::: Data records :::
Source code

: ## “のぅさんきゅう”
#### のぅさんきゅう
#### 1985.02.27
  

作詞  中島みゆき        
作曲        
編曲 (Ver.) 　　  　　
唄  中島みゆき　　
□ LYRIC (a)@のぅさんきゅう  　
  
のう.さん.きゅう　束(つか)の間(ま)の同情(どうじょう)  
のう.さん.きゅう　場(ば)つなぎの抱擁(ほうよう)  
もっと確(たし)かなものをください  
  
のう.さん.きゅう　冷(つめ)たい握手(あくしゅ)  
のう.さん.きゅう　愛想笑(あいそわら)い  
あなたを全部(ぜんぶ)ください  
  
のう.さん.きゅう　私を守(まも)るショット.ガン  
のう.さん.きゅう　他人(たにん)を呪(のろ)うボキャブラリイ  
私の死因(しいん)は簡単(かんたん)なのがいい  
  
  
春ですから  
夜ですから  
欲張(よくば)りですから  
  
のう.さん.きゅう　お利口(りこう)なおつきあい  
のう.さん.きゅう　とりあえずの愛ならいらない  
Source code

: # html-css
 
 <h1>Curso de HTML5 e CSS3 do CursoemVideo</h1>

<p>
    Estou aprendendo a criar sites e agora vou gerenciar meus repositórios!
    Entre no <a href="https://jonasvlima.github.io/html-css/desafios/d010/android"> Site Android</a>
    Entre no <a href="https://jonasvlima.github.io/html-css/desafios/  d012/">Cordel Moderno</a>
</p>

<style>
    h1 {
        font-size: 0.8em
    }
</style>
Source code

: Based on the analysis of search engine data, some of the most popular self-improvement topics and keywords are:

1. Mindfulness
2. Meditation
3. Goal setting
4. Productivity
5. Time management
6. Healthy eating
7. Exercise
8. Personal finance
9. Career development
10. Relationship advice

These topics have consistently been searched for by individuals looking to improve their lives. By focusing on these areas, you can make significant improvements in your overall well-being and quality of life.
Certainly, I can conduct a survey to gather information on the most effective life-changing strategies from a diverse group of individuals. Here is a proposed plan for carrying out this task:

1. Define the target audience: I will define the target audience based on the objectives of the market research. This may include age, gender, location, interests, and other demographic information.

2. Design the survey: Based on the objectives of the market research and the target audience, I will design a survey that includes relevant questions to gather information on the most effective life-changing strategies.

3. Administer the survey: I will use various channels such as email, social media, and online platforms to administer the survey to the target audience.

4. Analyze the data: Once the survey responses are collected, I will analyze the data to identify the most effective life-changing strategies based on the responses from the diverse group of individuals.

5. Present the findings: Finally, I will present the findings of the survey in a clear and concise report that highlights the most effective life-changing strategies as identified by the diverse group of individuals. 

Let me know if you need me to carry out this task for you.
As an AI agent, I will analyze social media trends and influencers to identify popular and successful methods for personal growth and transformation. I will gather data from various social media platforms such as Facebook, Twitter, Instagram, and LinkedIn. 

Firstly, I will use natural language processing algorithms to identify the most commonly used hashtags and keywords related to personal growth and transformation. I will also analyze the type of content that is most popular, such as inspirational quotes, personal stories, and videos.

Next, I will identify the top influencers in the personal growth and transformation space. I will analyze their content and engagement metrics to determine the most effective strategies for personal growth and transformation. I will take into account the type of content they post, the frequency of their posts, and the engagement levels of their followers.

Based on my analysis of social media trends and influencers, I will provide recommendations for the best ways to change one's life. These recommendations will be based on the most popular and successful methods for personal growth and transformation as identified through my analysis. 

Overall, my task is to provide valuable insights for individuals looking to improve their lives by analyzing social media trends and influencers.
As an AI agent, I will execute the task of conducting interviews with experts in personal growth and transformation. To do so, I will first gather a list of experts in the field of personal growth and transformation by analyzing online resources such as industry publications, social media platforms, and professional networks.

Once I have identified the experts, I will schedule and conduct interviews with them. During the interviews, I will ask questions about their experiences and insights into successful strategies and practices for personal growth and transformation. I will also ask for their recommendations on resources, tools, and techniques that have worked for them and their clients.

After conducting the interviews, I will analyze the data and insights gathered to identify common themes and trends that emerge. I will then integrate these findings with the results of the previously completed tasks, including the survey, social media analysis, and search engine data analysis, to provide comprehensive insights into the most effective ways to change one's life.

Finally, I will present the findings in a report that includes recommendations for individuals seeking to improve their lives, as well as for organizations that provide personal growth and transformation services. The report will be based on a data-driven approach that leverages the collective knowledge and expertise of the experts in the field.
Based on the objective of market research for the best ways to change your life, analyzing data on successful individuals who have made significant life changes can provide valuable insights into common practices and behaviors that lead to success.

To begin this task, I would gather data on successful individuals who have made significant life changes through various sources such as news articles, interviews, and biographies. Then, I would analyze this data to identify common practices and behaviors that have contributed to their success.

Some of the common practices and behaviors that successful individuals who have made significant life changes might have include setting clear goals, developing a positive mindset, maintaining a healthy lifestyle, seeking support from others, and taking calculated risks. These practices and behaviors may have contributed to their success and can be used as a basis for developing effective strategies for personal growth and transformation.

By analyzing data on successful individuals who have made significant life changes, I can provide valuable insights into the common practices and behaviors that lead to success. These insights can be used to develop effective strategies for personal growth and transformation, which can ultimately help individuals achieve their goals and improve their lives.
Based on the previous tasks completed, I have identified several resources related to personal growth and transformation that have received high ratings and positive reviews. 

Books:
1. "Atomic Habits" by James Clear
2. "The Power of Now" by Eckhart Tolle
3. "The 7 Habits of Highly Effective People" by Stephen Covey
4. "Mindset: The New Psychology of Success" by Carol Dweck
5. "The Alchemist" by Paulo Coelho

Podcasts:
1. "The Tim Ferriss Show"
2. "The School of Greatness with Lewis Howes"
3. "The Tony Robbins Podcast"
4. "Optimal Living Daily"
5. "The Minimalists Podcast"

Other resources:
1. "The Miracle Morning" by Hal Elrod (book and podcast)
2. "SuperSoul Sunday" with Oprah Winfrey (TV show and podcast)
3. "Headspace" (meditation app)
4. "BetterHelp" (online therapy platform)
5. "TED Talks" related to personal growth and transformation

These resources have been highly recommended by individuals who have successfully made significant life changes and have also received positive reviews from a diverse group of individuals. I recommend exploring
:::
**Task objective:** Extract the source text from all of the material and reproduce every line verbatim.

**The answer:**
Source code

: ## “のぅさんきゅう”
#### のぅさんきゅう
#### 1985.02.27
  

作詞  中島みゆき        
作曲        
編曲 (Ver.) 　　  　　
唄  中島みゆき　　
□ LYRIC (a)@のぅさんきゅう  　
  
のう.さん.きゅう　束(つか)の間(ま)の同情(どうじょう)  
のう.さん.きゅう　場(ば)つなぎの抱擁(ほうよう)  
もっと確(たし)かなものをください  
  
のう.さん.きゅう　冷(つめ)たい握手(あくしゅ)  
のう.さん.きゅう　愛想笑(あいそわら)い  
あなたを全部(ぜんぶ)ください  
  
のう.さん.きゅう　私を守(まも)るショット.ガン  
のう.さん.きゅう　他人(たにん)を呪(のろ)うボキャブラリイ  
私の死因(しいん)は簡単(かんたん)なのがいい  
  
  
春ですから  
夜ですから  
欲張(よくば)りですから  
  
のう.さん.きゅう　お利口(りこう)なおつきあい  
のう.さん.きゅう　とりあえずの愛ならいらない  
Source code

: # html-css
 
 <h1>Curso de HTML5 e CSS3 do CursoemVideo</h1>

<p>
    Estou aprendendo a criar sites e agora vou gerenciar meus repositórios!
    Entre no <a href="https://jonasvlima.github.io/html-css/desafios/d010/android"> Site Android</a>
    Entre no <a href="https://jonasvlima.github.io/html-css/desafios/  d012/">Cordel Moderno</a>
</p>

<style>
    h1 {
        font-size: 0.8em
    }
</style>
Source code

: Based on the analysis of search engine data, some of the most popular self-improvement topics and keywords are:

1. Mindfulness
2. Meditation
3. Goal setting
4. Productivity
5. Time management
6. Healthy eating
7. Exercise
8. Personal finance
9. Career development
10. Relationship advice

These topics have consistently been searched for by individuals looking to improve their lives. By focusing on these areas, you can make significant improvements in your overall well-being and quality of life.
Certainly, I can conduct a survey to gather information on the most effective life-changing strategies from a diverse group of individuals. Here is a proposed plan for carrying out this task:

1. Define the target audience: I will define the target audience based on the objectives of the market research. This may include age, gender, location, interests, and other demographic information.

2. Design the survey: Based on the objectives of the market research and the target audience, I will design a survey that includes relevant questions to gather information on the most effective life-changing strategies.

3. Administer the survey: I will use various channels such as email, social media, and online platforms to administer the survey to the target audience.

4. Analyze the data: Once the survey responses are collected, I will analyze the data to identify the most effective life-changing strategies based on the responses from the diverse group of individuals.

5. Present the findings: Finally, I will present the findings of the survey in a clear and concise report that highlights the most effective life-changing strategies as identified by the diverse group of individuals. 

Let me know if you need me to carry out this task for you.
As an AI agent, I will analyze social media trends and influencers to identify popular and successful methods for personal growth and transformation. I will gather data from various social media platforms such as Facebook, Twitter, Instagram, and LinkedIn. 

Firstly, I will use natural language processing algorithms to identify the most commonly used hashtags and keywords related to personal growth and transformation. I will also analyze the type of content that is most popular, such as inspirational quotes, personal stories, and videos.

Next, I will identify the top influencers in the personal growth and transformation space. I will analyze their content and engagement metrics to determine the most effective strategies for personal growth and transformation. I will take into account the type of content they post, the frequency of their posts, and the engagement levels of their followers.

Based on my analysis of social media trends and influencers, I will provide recommendations for the best ways to change one's life. These recommendations will be based on the most popular and successful methods for personal growth and transformation as identified through my analysis. 

Overall, my task is to provide valuable insights for individuals looking to improve their lives by analyzing social media trends and influencers.
As an AI agent, I will execute the task of conducting interviews with experts in personal growth and transformation. To do so, I will first gather a list of experts in the field of personal growth and transformation by analyzing online resources such as industry publications, social media platforms, and professional networks.

Once I have identified the experts, I will schedule and conduct interviews with them. During the interviews, I will ask questions about their experiences and insights into successful strategies and practices for personal growth and transformation. I will also ask for their recommendations on resources, tools, and techniques that have worked for them and their clients.

After conducting the interviews, I will analyze the data and insights gathered to identify common themes and trends that emerge. I will then integrate these findings with the results of the previously completed tasks, including the survey, social media analysis, and search engine data analysis, to provide comprehensive insights into the most effective ways to change one's life.

Finally, I will present the findings in a report that includes recommendations for individuals seeking to improve their lives, as well as for organizations that provide personal growth and transformation services. The report will be based on a data-driven approach that leverages the collective knowledge and expertise of the experts in the field.
Based on the objective of market research for the best ways to change your life, analyzing data on successful individuals who have made significant life changes can provide valuable insights into common practices and behaviors that lead to success.

To begin this task, I would gather data on successful individuals who have made significant life changes through various sources such as news articles, interviews, and biographies. Then, I would analyze this data to identify common practices and behaviors that have contributed to their success.

Some of the common practices and behaviors that successful individuals who have made significant life changes might have include setting clear goals, developing a positive mindset, maintaining a healthy lifestyle, seeking support from others, and taking calculated risks. These practices and behaviors may have contributed to their success and can be used as a basis for developing effective strategies for personal growth and transformation.

By analyzing data on successful individuals who have made significant life changes, I can provide valuable insights into the common practices and behaviors that lead to success. These insights can be used to develop effective strategies for personal growth and transformation, which can ultimately help individuals achieve their goals and improve their lives.
Based on the previous tasks completed, I have identified several resources related to personal growth and transformation that have received high ratings and positive reviews. 

Books:
1. "Atomic Habits" by James Clear
2. "The Power of Now" by Eckhart Tolle
3. "The 7 Habits of Highly Effective People" by Stephen Covey
4. "Mindset: The New Psychology of Success" by Carol Dweck
5. "The Alchemist" by Paulo Coelho

Podcasts:
1. "The Tim Ferriss Show"
2. "The School of Greatness with Lewis Howes"
3. "The Tony Robbins Podcast"
4. "Optimal Living Daily"
5. "The Minimalists Podcast"

Other resources:
1. "The Miracle Morning" by Hal Elrod (book and podcast)
2. "SuperSoul Sunday" with Oprah Winfrey (TV show and podcast)
3. "Headspace" (meditation app)
4. "BetterHelp" (online therapy platform)
5. "TED Talks" related to personal growth and transformation

These resources have been highly recommended by individuals who have successfully made significant life changes and have also received positive reviews from a diverse group of individuals. I recommend exploring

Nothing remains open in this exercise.